На следующей неделе я поехал в Нью-Джерси — пообедать с отцом, Лил и Ингрид: теперь, когда он вернулся домой, она снова вела его хозяйство, начала она у него работать еще в июле прошлого года, сразу после того, как ему удалили катаракту. Я прихватил с собой свое волеизъявление, подписанное и засвидетельствованное этим утром в местной закусочной, и его волеизъявление, составленное моим адвокатом: по этому документу отец передавал право принимать за него медицинские решения, буде он не сможет принять их самостоятельно, нам с братом. Расчет у меня был такой: если показать ему, что и я велел составить такой документ, он расценит его не как зловещее предзнаменование, а как проявление здравого смысла — что-то, чем следует озаботиться любому взрослому человеку, безотносительно возраста и здоровья, — и подпишет.

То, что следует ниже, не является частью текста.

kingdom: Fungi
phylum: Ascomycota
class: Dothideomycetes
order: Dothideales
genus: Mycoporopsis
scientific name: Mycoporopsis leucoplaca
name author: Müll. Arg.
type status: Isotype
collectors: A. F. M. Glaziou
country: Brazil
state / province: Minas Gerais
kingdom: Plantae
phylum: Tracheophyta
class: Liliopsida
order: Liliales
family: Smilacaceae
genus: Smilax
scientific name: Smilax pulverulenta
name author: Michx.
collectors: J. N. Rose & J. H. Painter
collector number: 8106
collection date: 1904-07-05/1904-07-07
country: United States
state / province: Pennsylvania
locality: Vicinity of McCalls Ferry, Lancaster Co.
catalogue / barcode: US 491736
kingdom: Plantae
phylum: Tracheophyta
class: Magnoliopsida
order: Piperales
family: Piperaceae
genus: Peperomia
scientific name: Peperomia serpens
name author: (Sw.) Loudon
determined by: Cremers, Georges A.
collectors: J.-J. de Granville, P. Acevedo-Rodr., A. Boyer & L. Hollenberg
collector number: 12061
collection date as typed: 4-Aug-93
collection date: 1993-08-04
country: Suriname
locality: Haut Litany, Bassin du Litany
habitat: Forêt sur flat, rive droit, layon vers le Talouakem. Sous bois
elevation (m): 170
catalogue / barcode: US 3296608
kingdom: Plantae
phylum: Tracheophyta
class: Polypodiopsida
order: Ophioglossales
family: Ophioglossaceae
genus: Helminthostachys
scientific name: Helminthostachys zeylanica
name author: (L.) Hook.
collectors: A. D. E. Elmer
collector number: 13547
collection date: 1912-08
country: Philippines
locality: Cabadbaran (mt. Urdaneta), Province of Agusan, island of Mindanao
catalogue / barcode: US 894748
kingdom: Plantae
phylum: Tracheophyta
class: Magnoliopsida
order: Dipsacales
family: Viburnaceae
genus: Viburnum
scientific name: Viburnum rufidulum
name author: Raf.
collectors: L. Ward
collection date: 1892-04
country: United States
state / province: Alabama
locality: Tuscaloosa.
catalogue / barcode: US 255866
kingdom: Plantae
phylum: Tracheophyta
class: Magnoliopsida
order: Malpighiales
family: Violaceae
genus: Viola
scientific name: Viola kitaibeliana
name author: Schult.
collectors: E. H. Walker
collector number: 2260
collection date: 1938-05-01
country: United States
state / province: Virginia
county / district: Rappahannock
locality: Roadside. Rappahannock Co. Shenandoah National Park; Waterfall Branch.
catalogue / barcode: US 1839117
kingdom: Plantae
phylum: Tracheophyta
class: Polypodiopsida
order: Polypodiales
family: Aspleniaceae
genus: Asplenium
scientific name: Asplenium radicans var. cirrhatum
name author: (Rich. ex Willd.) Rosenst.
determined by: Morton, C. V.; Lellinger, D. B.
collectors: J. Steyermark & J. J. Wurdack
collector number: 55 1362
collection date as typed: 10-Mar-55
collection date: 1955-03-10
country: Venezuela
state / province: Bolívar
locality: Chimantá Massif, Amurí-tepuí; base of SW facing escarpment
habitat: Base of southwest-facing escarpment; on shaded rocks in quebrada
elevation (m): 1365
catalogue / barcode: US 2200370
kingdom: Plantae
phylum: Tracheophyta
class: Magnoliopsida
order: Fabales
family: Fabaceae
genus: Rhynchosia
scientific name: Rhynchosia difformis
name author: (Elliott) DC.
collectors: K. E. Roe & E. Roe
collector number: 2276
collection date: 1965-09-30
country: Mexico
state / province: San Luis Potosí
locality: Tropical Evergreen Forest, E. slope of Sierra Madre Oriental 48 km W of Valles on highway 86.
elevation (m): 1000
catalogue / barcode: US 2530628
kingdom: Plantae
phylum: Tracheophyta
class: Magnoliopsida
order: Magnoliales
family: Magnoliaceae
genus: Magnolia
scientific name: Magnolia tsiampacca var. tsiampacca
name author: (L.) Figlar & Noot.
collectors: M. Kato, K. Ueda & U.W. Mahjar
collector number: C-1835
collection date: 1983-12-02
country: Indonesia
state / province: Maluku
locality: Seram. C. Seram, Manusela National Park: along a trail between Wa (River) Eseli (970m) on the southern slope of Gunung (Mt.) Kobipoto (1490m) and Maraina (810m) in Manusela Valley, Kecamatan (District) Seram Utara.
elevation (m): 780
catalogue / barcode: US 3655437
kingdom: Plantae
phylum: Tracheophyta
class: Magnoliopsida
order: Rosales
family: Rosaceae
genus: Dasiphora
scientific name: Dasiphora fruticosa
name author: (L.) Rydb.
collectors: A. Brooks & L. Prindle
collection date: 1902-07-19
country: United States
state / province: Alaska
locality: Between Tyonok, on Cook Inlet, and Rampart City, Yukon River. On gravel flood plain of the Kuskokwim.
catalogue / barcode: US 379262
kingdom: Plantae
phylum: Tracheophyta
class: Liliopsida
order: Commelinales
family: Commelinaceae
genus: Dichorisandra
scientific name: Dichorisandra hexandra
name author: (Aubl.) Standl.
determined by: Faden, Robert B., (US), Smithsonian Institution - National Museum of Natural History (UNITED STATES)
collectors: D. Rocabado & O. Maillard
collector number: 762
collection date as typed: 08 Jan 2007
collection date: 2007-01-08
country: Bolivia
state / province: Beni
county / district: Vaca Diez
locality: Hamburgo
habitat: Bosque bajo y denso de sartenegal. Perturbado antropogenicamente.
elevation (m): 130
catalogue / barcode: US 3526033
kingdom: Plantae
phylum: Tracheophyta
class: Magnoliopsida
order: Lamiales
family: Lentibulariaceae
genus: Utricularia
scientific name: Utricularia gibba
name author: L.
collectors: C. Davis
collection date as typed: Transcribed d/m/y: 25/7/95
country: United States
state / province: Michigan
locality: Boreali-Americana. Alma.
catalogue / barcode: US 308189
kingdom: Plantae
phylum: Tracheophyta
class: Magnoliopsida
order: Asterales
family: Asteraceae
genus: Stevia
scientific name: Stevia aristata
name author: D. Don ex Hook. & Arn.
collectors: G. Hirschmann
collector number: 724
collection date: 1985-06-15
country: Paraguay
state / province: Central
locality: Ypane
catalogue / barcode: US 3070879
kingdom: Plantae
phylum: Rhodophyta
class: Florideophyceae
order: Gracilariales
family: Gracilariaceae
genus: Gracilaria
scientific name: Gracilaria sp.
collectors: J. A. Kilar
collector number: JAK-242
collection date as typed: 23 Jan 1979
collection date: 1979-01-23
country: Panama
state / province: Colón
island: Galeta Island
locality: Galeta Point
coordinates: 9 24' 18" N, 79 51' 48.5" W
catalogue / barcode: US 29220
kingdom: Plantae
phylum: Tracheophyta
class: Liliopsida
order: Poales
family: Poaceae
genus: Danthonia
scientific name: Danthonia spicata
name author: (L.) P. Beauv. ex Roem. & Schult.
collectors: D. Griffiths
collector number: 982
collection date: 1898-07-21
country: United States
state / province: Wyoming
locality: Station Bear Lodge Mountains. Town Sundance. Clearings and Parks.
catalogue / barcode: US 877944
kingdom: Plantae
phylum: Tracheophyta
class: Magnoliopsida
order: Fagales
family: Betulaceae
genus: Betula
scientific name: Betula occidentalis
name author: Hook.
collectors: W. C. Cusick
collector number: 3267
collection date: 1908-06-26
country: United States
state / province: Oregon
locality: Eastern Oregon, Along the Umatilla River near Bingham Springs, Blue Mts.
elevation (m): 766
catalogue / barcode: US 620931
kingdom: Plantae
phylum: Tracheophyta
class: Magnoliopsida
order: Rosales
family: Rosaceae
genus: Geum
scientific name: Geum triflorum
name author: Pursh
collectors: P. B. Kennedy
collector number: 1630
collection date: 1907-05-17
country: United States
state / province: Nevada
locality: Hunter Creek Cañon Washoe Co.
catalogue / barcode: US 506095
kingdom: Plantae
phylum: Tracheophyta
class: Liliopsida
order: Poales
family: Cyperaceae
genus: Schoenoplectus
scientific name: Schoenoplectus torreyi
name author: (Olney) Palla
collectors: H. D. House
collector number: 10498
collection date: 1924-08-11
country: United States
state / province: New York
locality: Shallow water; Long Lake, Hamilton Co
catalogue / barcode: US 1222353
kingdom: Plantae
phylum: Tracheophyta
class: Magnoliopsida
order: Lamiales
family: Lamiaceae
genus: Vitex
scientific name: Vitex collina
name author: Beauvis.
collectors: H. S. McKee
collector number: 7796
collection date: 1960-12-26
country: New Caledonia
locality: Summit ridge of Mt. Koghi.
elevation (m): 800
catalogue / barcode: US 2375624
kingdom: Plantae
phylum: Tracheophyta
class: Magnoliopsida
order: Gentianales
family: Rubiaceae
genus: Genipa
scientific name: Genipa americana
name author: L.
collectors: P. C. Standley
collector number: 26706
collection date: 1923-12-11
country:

Однако когда я приехал к нему и увидел, до чего он подавлен падением, оказалось, что сообщить ему об опухоли мозга год назад мне и то было легче, чем завести разговор об этом документе. По правде говоря, я не смог это сделать. Ингрид приготовила обильный обед с индейкой, я привез вино, мы долго сидели за столом, и я не стал объяснять, что это за документ и почему я хочу, чтобы он им обзавелся, а, стараясь отвлечь его от мыслей о смерти, рассказал про книгу, которую только что прочел. Наткнулся я на нее, перебирая несколько дней назад книги в лавке «Иудаика» на Бродвее. Называлась она «Зал славы еврейских боксеров» и состояла из старых архивных фотоснимков и тридцати девяти биографий боксеров — каждому отводилось по главе; среди них было немало чемпионов мира и претендентов на титул, выступавших в годы отцовской молодости. В детстве отец по четвергам водил нас с братом вечерами в ньюаркский Лорел-Гарден, но я интерес к этому виду спорта потерял, отец же по-прежнему с увлечением смотрел бокс по телевизору. Я спросил, скольких, по его мнению, еврейских боксеров он может назвать.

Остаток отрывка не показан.